■ Objective: List every row below that contains the string "sídlem", treating uppercase and lowercase as distinct.

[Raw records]
[start]
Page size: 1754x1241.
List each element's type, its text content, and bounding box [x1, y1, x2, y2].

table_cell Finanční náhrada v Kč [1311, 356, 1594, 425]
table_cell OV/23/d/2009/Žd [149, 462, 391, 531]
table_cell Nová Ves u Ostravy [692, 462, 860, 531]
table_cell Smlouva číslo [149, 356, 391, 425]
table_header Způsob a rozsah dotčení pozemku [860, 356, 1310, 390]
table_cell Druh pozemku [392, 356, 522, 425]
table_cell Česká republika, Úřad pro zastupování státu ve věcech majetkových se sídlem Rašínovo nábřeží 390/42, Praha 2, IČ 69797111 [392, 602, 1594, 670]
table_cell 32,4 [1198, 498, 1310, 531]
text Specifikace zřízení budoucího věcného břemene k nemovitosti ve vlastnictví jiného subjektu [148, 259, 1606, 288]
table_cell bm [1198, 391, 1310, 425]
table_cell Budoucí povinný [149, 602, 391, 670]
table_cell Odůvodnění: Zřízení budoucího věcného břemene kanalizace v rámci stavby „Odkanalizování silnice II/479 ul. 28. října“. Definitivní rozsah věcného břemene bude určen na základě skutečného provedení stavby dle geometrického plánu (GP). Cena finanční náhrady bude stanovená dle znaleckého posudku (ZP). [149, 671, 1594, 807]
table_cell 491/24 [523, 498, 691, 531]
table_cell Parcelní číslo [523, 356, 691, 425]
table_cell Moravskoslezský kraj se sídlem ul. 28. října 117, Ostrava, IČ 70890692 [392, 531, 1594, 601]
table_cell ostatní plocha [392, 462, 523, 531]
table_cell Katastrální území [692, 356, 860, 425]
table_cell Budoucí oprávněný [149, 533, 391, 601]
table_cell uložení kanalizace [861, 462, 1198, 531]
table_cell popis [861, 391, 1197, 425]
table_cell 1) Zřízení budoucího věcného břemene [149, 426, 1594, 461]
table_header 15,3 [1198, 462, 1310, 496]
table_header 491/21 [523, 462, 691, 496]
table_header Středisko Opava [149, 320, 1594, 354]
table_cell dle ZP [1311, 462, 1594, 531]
[end]
■ Solution to the exercise:
table_cell Česká republika, Úřad pro zastupování státu ve věcech majetkových se sídlem Rašínovo nábřeží 390/42, Praha 2, IČ 69797111 [392, 602, 1594, 670]
table_cell Moravskoslezský kraj se sídlem ul. 28. října 117, Ostrava, IČ 70890692 [392, 531, 1594, 601]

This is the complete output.